• _What the task asks_: Emit a verbatim copy of the lines running from the line with "right elbow: (379, 360, -2)" through the end of the material below.

• _Input_:

# # # # #

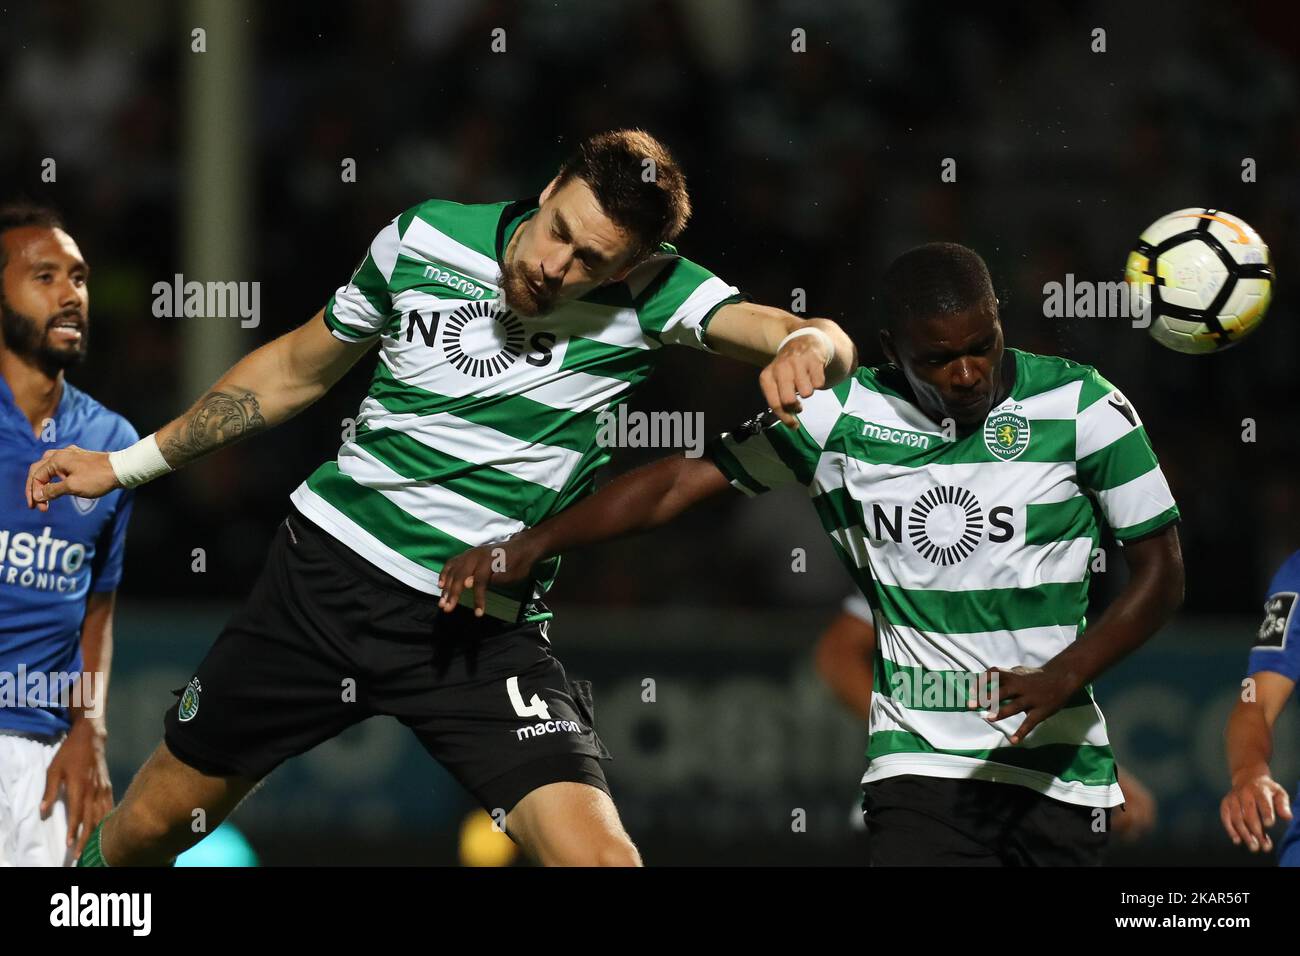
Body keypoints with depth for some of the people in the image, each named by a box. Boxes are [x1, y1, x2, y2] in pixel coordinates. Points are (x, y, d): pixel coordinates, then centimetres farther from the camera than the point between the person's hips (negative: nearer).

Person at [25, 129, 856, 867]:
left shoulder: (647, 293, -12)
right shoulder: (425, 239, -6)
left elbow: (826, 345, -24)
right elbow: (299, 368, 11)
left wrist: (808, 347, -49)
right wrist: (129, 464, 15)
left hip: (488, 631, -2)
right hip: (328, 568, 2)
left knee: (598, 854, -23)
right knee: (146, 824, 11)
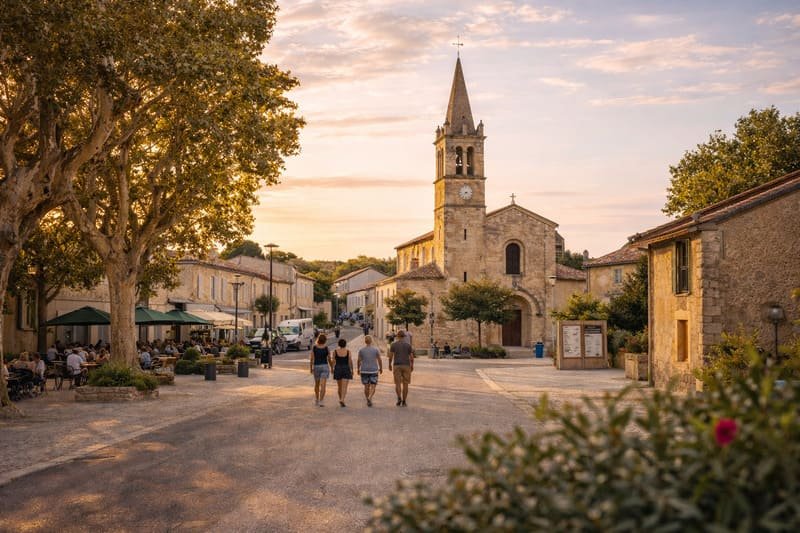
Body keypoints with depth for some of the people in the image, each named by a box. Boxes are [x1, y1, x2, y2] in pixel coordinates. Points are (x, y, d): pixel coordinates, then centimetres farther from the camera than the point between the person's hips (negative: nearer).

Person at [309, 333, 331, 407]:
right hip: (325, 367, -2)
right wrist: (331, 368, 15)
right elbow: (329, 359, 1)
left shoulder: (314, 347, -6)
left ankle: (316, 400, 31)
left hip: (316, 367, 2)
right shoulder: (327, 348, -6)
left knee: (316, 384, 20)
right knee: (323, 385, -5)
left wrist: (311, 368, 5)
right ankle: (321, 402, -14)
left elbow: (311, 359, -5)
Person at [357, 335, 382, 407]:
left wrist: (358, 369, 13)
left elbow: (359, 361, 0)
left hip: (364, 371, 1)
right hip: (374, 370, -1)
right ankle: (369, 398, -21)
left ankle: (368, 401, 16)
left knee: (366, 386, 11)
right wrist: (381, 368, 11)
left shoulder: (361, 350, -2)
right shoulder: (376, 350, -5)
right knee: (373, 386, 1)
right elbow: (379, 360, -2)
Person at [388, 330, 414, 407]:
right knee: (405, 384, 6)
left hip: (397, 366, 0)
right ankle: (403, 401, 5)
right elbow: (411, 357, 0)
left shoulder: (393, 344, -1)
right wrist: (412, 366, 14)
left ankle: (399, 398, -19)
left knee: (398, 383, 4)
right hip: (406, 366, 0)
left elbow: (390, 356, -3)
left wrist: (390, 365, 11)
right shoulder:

# # # # #

• _Output of the exercise_:
right elbow: (379, 360, -2)
Person at [388, 330, 414, 407]:
right knee: (405, 384, 6)
left hip: (397, 366, 0)
right ankle: (403, 401, 5)
right elbow: (411, 357, 0)
left shoulder: (393, 344, -1)
right wrist: (412, 366, 14)
left ankle: (399, 398, -19)
left knee: (398, 383, 4)
right hip: (406, 366, 0)
left elbow: (390, 356, -3)
left wrist: (390, 365, 11)
right shoulder:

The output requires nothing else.